A number of studies have been carried out on Dex in recent years proving the effect of this drug on extending sensory blockade and even some motor blockades. However, there has not been any study in opium addict patients regarding the effects of Dex. As shown in the present study, the amount of morphine sulfate used postoperatively reduced in the addicts receiving IV Dex during surgery. This means that our results are similar to the results of other studies regarding the effect of Dex on the quality of spinal block in terms of sensory block duration. Although not tested in our study, a less need for morphine postoperatively in the Dex group could prove the prolonged duration of sensory blockade (20).
Unlugenc et al. conducted a prospective, randomized, double-blind, controlled study to examine the effect of pre-anesthetic administration of Dex. They reported that a single IV dose of Dex given 10 minutes before induction of anesthesia significantly reduced postoperative morphine consumption at identical pain scores (21).
The efficacy of IV Dex in prolonging the analgesic duration of brachial plexus block for shoulder surgery was assessed in a randomized clinical trial and it was found that Dex reduced the pain and opioid consumption up to 8 hours postoperatively and did not prolong the duration of the motor blockade (22).
Lin et al. claimed that the addition of Dex to IV morphine contained patient-controlled analgesia resulted in superior analgesia, less morphine consumption, and lower morphine-induced side effects (23).
There are still considerable disagreements on the effect of Dex Infusion during surgery on hemodynamic parameters (24, 25). Therefore, it is suggested to carry out further studies and consider non-addicted participants in need of surgery as well as addicted ones to study the effect of Dex on hemodynamic parameters changes and compare such variables between them. Taking more variables such as cardiac output and ejection fraction into consideration would raise the value of such studies.

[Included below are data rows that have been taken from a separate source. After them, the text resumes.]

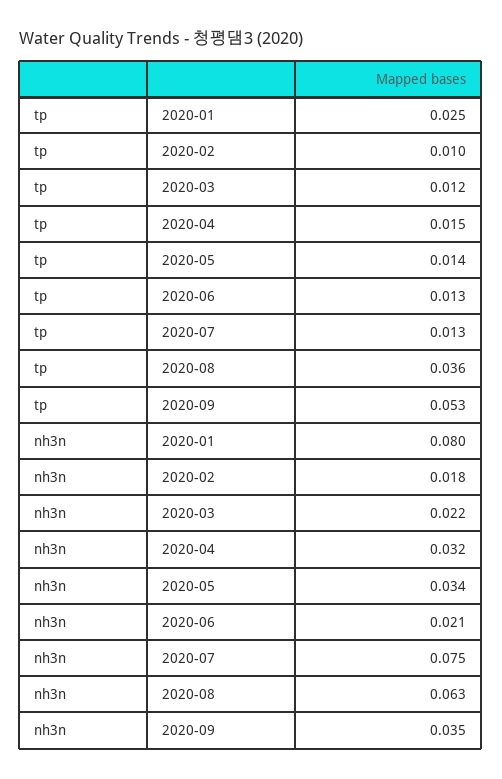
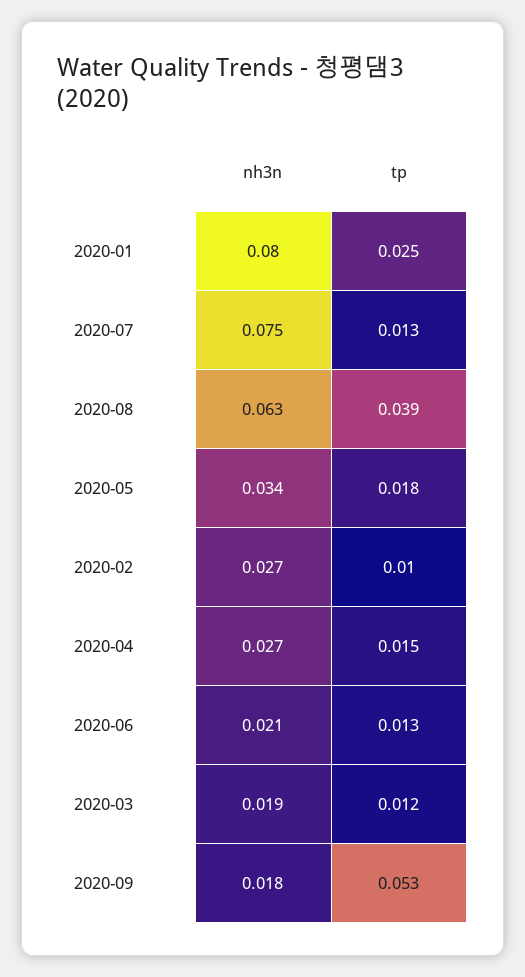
tp, 2020-05: 0.014 -> 0.018
tp, 2020-08: 0.036 -> 0.039
nh3n, 2020-02: 0.018 -> 0.027
nh3n, 2020-03: 0.022 -> 0.019
nh3n, 2020-04: 0.032 -> 0.027
nh3n, 2020-09: 0.035 -> 0.018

One of the limitations of this study was that the study population consisted of opium addicts and although they were given a thorough explanation of the study process and written consent was obtained from them, we cannot be 100% sure that they have not used opium postoperatively. On the other hand, there is no standard and reliable method to properly select these patients for participation in studies regarding the definition of addiction considering the parameters of drug abuse rate, duration of addiction, and potential effects of drugs on them that can affect the study results. As mentioned before, the definition of addiction in DSM-5 does not include these items but mostly evaluates qualitatively emotional, mental, and behavioral problems in the addicts. It is suggested to carry out more studies, considering non-addict patients in need of surgery along with addicts regarding the effects of DEX on hemodynamic changes and pain and compare the results.
It is likely that IV Dex infusion during femoral neck fracture surgery under spinal anesthesia leads to less opioid use within 24 hours postoperatively in opium addict patients.